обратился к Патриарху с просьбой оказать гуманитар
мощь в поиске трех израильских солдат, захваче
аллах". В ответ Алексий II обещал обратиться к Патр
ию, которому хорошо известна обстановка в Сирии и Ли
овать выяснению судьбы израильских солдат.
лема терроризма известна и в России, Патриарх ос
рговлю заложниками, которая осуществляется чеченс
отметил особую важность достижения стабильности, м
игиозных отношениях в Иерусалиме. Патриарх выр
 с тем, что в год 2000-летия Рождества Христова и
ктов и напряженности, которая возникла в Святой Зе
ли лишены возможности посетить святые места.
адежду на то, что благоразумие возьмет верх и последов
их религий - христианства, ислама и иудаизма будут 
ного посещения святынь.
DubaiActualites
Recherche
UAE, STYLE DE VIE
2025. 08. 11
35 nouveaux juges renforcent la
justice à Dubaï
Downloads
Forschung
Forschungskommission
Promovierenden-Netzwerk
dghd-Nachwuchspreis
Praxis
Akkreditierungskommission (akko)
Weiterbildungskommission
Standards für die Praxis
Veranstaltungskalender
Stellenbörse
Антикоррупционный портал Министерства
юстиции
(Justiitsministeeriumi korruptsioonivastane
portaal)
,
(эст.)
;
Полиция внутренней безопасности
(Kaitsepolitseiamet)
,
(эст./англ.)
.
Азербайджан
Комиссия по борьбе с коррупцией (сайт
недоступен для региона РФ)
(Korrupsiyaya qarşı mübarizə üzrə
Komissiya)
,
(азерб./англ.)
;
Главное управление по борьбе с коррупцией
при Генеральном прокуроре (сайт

...

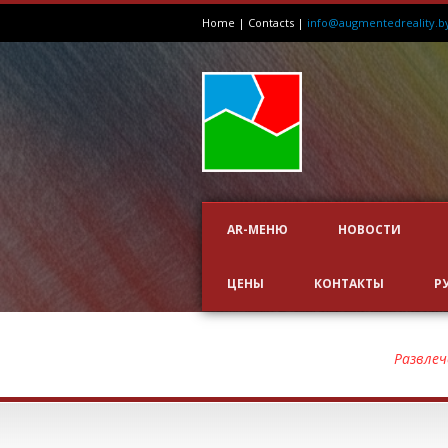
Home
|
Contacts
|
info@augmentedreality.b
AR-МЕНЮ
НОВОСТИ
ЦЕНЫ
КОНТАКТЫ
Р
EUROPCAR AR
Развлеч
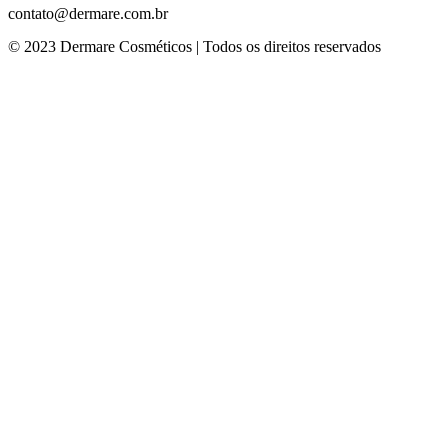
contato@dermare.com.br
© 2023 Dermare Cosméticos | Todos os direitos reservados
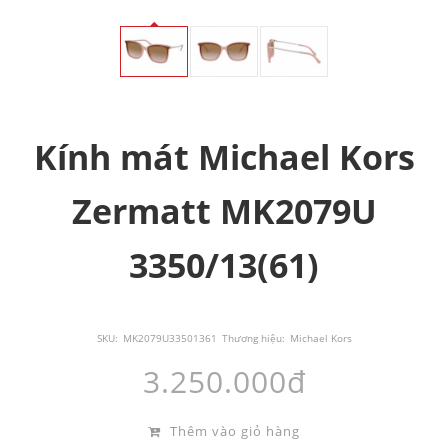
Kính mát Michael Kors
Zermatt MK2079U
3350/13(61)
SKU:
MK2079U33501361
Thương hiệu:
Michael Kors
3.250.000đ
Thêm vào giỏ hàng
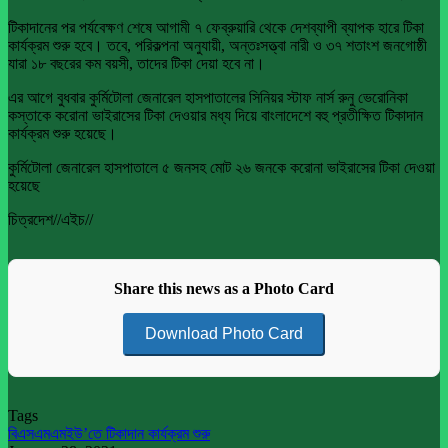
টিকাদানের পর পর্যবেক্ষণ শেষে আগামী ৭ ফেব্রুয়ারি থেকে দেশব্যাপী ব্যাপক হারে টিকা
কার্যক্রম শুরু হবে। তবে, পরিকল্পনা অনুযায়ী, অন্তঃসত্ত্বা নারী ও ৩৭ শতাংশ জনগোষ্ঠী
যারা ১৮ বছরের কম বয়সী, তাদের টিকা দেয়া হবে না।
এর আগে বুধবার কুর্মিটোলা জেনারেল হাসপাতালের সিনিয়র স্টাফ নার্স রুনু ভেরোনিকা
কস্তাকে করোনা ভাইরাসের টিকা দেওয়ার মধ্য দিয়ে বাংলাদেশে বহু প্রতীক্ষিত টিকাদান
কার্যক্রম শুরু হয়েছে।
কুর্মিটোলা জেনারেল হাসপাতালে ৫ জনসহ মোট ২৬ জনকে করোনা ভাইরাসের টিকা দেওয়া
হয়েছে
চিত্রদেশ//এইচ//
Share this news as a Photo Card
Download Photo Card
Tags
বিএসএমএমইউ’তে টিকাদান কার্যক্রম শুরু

**Task item:**
Where the data above reaches the line holding "চিত্রদেশ//এইচ//", begin printing, and stop after the line holding "বিএসএমএমইউ’তে টিকাদান কার্যক্রম শুরু". Each line must be reproduced exactly, with nothing else added.

**Written answer:**
চিত্রদেশ//এইচ//
Share this news as a Photo Card
Download Photo Card
Tags
বিএসএমএমইউ’তে টিকাদান কার্যক্রম শুরু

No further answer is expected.